### OBJECTIFS
a – Transcrivez le passage de l'audition d'Ernst Achermann compris entre « Le 10 avril » et « soldat à Brest. », ces mots inclus.
b – D'après l'audition d'Ernst Achermann, pour quelle raison Monsieur Seznec est-il venu à Paris, et pourquoi l'affaire n'a-t-elle pas pu se conclure ? Répondez en une à trois phrases.
c – Prolongez l'audition d'Ernst Achermann au-delà de sa dernière phrase.

### EXTRAIT DE PAGE
**********
2. Bernez Rouz, page 100.

AUDITION D’ERNST ACHERMANN
par le commissaire Vidal

 Monsieur Ackerman Ernest1, sujet américain, 43 ans, menuisier en voitures à l’usine Renault, demeurant, 16 rue de l’Asile Popincourt à Paris.

J’ai connu Monsieur Seznec alors que j’étais soldat à Brest et détaché dans un camp américain en 1919. À cette époque, Monsieur Seznec s’est rendu acquéreur de plusieurs voitures.
 Courant mars 1920 je suis venu m’installer à Paris où j’ai d’abord habité 52 rue Richard Lenoir.
 Le 10 avril de la même année, je suis entré au service des Américains pour le «  Service des Tombes
2  ».
 Fin décembre 1922, après avoir terminé mon engagement avec les Américains, j’ai été admis à la maison Renault (automobiles) où je me trouve encore actuellement.
 Je ne suis allé qu’une seule fois à Morlaix voir Monsieur Seznec. J’étais encore à ce moment-là soldat à Brest.
 Monsieur Seznec m’a rendu une seule visite à Paris. C’était en août ou septembre de l’année dernière. Je lui avais écrit pour lui annoncer qu’il y avait quelques occasions intéressantes en voitures automobiles, au camp américain de St Ouen à Paris. Monsieur Seznec est arrivé trop tard et l’affaire n’a pu se conclure.
**********
### DONNÉES FOURNIES

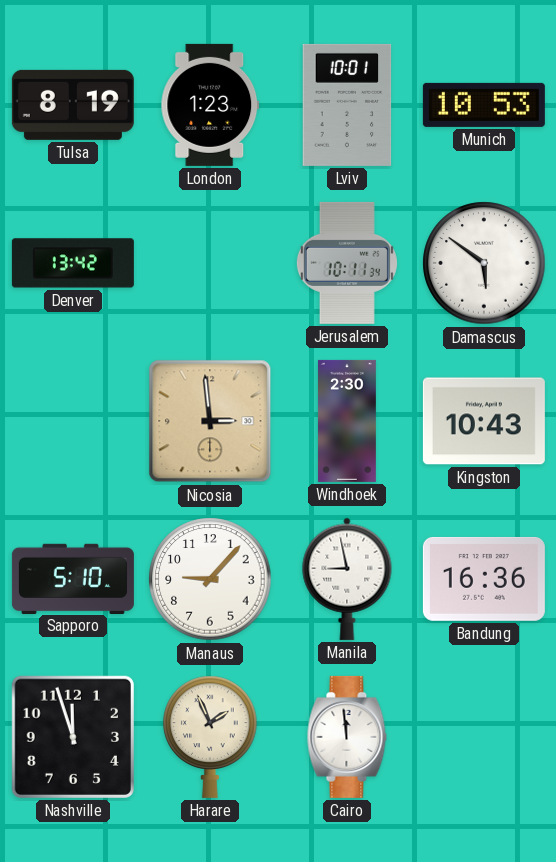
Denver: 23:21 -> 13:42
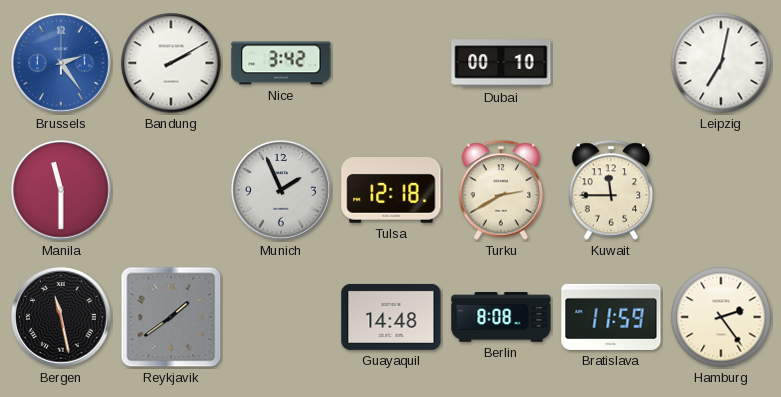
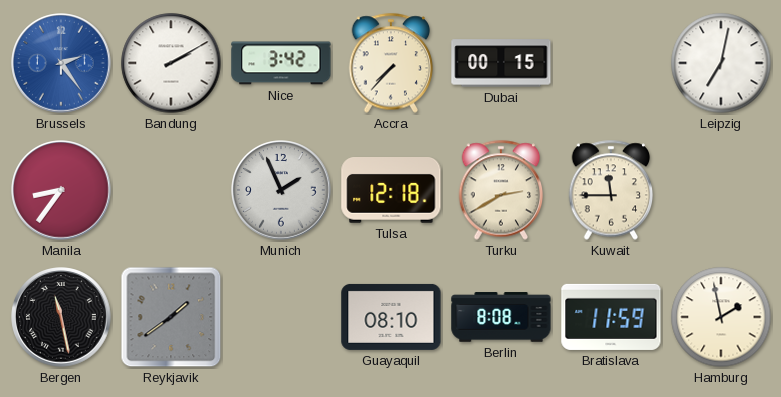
**********
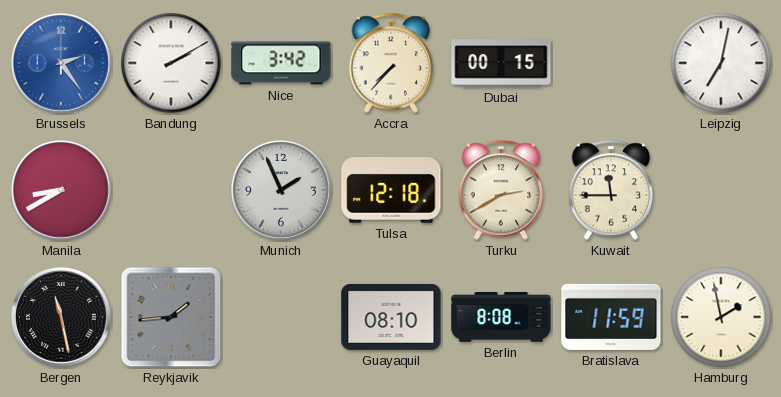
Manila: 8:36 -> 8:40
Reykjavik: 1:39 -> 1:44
**********
### RÉPONSES AUX CONSIGNES
a –
Le 10 avril de la même année, je suis entré au service des Américains pour le «  Service des Tombes
2  ».
 Fin décembre 1922, après avoir terminé mon engagement avec les Américains, j’ai été admis à la maison Renault (automobiles) où je me trouve encore actuellement.
 Je ne suis allé qu’une seule fois à Morlaix voir Monsieur Seznec. J’étais encore à ce moment-là soldat à Brest.

b – Monsieur Seznec est venu à Paris parce qu'Achermann lui avait écrit pour lui annoncer qu'il y avait quelques occasions intéressantes en voitures automobiles au camp américain de St Ouen. L'affaire n'a pu se conclure parce qu'il est arrivé trop tard.

c –
 Je n’ai plus revu Monsieur Seznec depuis ce moment-là.
 Dans le courant du mois dernier, je lui ai écrit pour lui proposer une affaire de courses. Il s’agissait d’une méthode pour gagner aux courses. Monsieur Seznec ne m’a pas répondu.
 Le 9 courant, j’ai reçu un télégramme avec réponse payée de Monsieur Seznec ainsi conçu  : Avez-vous eu visite d’un nommé Quémeneur — Signé Seznec.

 Le témoin nous remet ce télégramme que nous annexons au présent après l’avoir paraphé ne varietur.
Le même jour j’ai répondu à Monsieur Seznec pour lui dire que je n’avais vu personne.
 Représentons au témoin le télégramme à nous remis par Monsieur Pouliken, notaire à Pont-l’Abbé.
 Ce télégramme est ainsi conçu  : Je n’ai vu personne — Signé — Ackerman.
 Après examen, le témoin nous déclare  : C’est bien le télégramme que j’ai adressé à Monsieur Seznec.
 D — Connaissez-vous Monsieur Quémeneur  ?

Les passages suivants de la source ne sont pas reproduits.